All the times in this report are in BST.

  • At 18:46 on 11/09/2019 updates were installed on one of our Australian diary application servers, triggering an automatic reboot.
  • At 05:22 on 12/09/2019, another one of the servers were automatically rebooted after having updates installed.
  • Unfortunately the web servers didn't automatically start after the reboot, causing reduced capacity.
  • The remaining servers were able to cope with the traffic until around 07:45, at which point a backlog of requests started to build up.
  • At 08:14 engineers were notified by automatic alerts that there was a problem with Australian diaries and started to investigate.
  • By 08:28, the system had become completely unable to cope with the traffic being received, and most users would have had problems accessing the diary.
  • At 08:40, our engineers realised that the web servers on two of our servers were not running, and started them. This resolved the problem.

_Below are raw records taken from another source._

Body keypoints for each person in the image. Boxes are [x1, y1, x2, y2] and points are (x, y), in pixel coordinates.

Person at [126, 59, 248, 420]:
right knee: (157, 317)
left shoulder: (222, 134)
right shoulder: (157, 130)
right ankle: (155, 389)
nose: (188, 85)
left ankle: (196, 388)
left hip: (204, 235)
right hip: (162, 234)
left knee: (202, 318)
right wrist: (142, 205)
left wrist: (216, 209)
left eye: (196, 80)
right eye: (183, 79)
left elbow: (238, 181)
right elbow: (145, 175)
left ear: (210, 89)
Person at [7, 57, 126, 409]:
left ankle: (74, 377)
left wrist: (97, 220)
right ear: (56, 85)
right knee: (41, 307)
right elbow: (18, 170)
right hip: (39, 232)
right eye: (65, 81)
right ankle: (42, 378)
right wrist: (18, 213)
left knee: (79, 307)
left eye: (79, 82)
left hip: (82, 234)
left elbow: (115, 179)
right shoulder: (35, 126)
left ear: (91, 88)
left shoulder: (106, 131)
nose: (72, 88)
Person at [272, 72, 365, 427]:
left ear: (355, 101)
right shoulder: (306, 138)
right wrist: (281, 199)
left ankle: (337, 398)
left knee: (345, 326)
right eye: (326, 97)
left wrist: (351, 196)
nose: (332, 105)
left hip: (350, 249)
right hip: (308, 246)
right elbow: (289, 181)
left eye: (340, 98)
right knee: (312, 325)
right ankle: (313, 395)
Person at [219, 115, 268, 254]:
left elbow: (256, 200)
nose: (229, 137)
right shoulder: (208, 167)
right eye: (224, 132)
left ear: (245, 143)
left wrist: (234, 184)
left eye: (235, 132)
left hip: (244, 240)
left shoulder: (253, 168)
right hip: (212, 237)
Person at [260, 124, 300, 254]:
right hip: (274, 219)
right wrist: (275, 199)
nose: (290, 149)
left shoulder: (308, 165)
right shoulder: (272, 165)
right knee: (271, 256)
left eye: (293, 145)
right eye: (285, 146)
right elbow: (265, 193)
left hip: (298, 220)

As a result of this incident, we have added additional alerts to notify us immediately when any of our web servers become unavailable, and have put new procedures in place to make sure we can resolve problems like this before they start causing problems for customers.

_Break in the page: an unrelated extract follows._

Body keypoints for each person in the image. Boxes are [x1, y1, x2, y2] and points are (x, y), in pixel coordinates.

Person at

We apologise for any inconvenience caused, and will continue to improve our processes to try to prevent incidents like this from occurring.

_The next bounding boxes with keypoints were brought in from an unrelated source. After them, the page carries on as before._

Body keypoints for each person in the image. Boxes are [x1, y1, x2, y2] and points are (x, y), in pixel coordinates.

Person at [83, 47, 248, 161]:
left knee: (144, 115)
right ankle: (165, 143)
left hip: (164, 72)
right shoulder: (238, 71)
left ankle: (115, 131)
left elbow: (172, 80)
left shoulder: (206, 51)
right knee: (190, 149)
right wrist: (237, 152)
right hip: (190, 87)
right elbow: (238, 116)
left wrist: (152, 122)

Posted Sep 25, 2019 - 09:53 UTC

Resolved
After continuing to monitor the system, we are confident the incident has been resolved. We will provide a post-mortem containing more details of what happened shortly
Posted Sep 12, 2019 - 08:38 UTC
Identified
Engineers have identified the problem and implemented a fix. We will continue to monitor and will provide an update once we are sure the situation has been resolved.
Posted Sep 12, 2019 - 07:48 UTC
Investigating
We are currently experiencing issues with the servers that host our Australian diaries (au.resdiary.com). Engineers are investigating and will provide an update shortly.
Posted Sep 12, 2019 - 07:37 UTC
This incident affected: ResDiary Application (Australia).